From AI Experiments to Governed Autonomous Systems
Enterprise AI governance platforms are integrated control systems that secure, monitor, and enforce policy for AI models, autonomous agents, and data across an organization’s infrastructure, giving security teams a unified control plane for safe, compliant large-scale deployment. As enterprises move from pilots to production, AI agents no longer sit at the edge of business processes; they are embedded in workflows, connected to APIs, and able to act on sensitive data and systems. According to Palo Alto Networks, 81% of enterprises are already piloting or running AI agents, moving far beyond simple chat interfaces toward agents that execute tasks and make real-time decisions. This shift expands the attack surface and raises new questions about accountability, observability, and policy enforcement. In response, organizations are consolidating fragmented tools into platforms that combine AI security, observability, and AI compliance tools into one enterprise AI security stack.
Palo Alto Networks and Prisma AIRS: Building the Agent Control Plane
Palo Alto Networks is positioning Prisma AIRS as a full lifecycle security platform for the “agentic enterprise” by integrating Portkey’s AI Gateway directly into its stack. The Prisma AIRS AI Gateway becomes a unified control plane for autonomous agent management, providing a single policy and enforcement layer across all models and agents. It centralizes identity, authentication, and authorization for every agent interaction in real time, supported by an agent registry, unified APIs to large language models, semantic routing, and caching. Security teams gain one place to apply consistent least-privilege controls, with Agent Artifact scanning, automated red teaming, and runtime security to monitor behavior and block risky actions. By tying in Idira for agent identity security, enterprises can ensure that every autonomous action is tied to a verified agent identity and governed through clear policies, rather than scattered, team-specific controls.

Cybanetix Managed AI Service: Governance Plus 24/7 SOC
Cybanetix is addressing the operational side of AI governance with a Managed AI Service that combines technology, consultancy, and a 24/7 Security Operations Centre. The service covers three domains: user AI activity, governance of AI assets, and embedded AI in business processes. It brings together tools from NOMA, SentinelOne, Microsoft, and Exabeam to give a 360-degree view of AI risk, including discovery, observability, behavioral analytics, and runtime protection across infrastructure and applications. SentinelOne Prompt Security and Microsoft Purview for AI enforce user-level controls, while NOMA provides AI discovery, access control, red teaming, and detection and response mapped to standards such as ISO 42001, the EU AI Act, and the NIST AI RMF. Exabeam focuses on agent behavior analytics, helping security teams identify anomalous agent actions. Cybanetix’s SOC then manages AI observability and incident response, closing gaps created by previously siloed point solutions.
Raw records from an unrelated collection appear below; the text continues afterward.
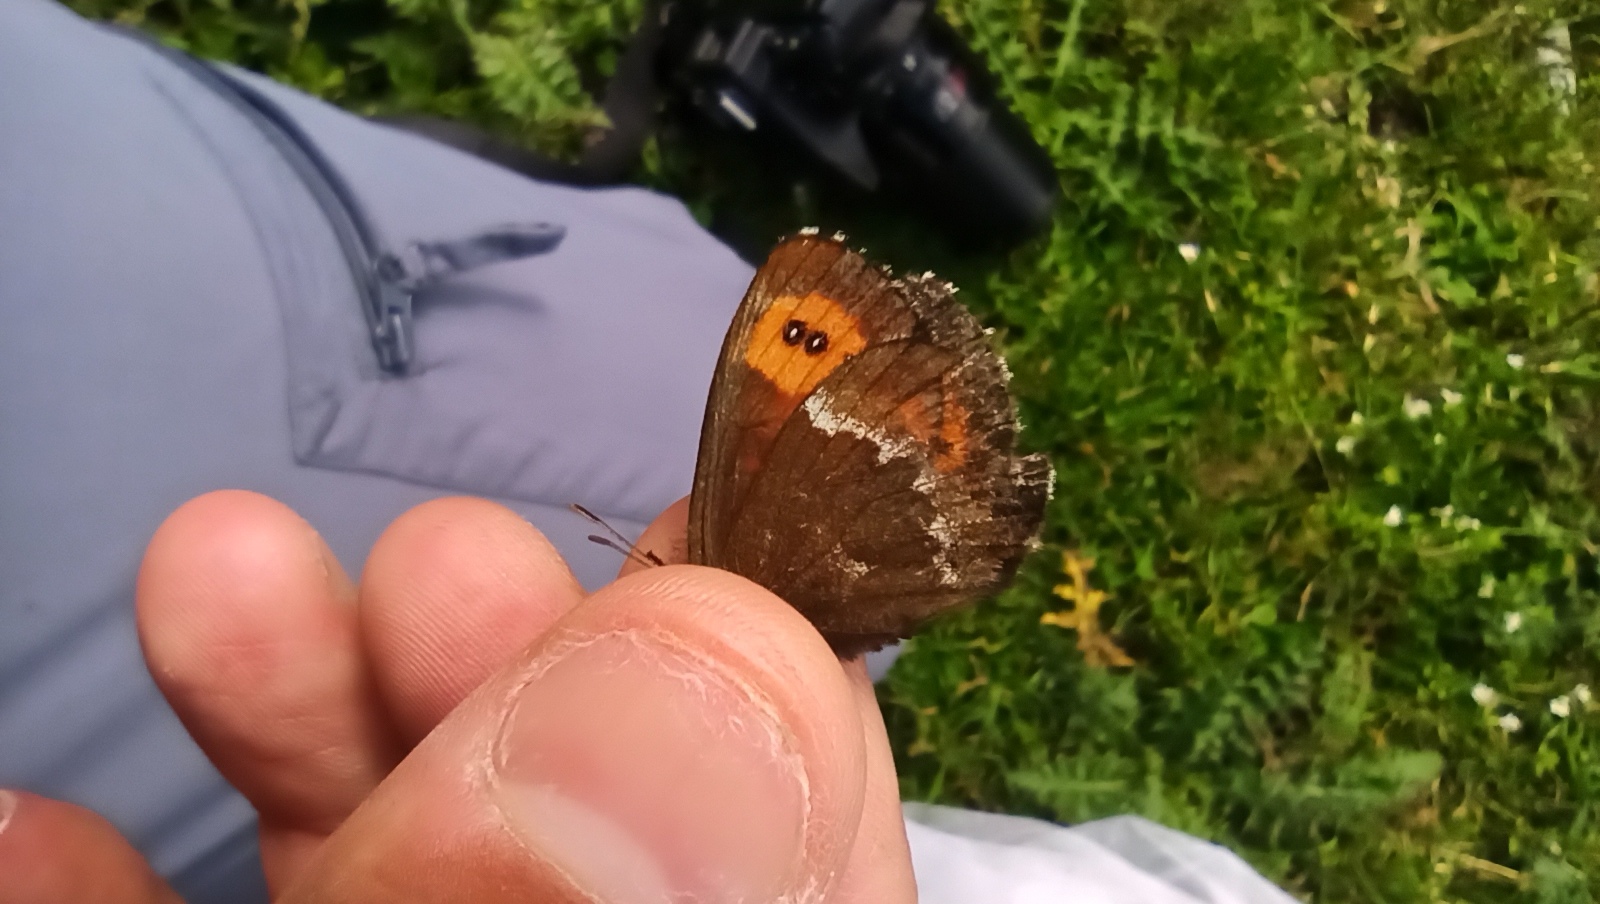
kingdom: Animalia
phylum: Arthropoda
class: Insecta
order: Lepidoptera
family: Nymphalidae
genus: Erebia
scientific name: Erebia ligea
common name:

Cisco Cloud Control: Shared Command Center for Humans and Agents
Cisco’s new Cloud Control platform extends AI governance into core infrastructure, uniting human operators and AI agents on a single operational surface. The platform offers one login and a unified view across networking, security, compute, observability, and collaboration products, so both people and AI agents work from the same data layer and context. Cisco describes Cloud Control as a command center where AI agents continuously operate at software speed while decision-making authority remains with people. It is a core part of Cisco’s AgenticOps vision, combining cross-domain telemetry with purpose-built AI models and autonomous agents that can detect issues, recommend fixes, test changes, and verify outcomes before deployment. Cisco AI Canvas gives a collaborative workspace for joint investigations, while Cloud Control Studio lets teams build custom agents and applications through natural language, connected to over 50 third-party platforms such as AWS, Microsoft, ServiceNow, Slack, Google Cloud, and Wiz.
Sovereign Control, Compliance, and the Road Ahead
Across these launches, a pattern is emerging: enterprises want sovereign control over their AI systems and data, not scattered tools tied to individual teams. Unified AI governance platforms and managed services are evolving into strategic control layers that sit above models and infrastructure, enforcing ownership, identity, and policy. Offerings such as Prisma AIRS with its AI Gateway, Cybanetix’s 24/7 managed AI security, and Cisco Cloud Control’s AgenticOps approach show a shift from piecemeal AI compliance tools to integrated AI governance platforms that span users, models, agents, and infrastructure. As attack windows shrink and agents gain more access to operational systems, organizations will favor architectures that centralize observability, authorization, and response. The next competitive edge in enterprise AI will come not only from smarter agents, but from having a unified control plane that keeps those agents safe, auditable, and aligned with business rules.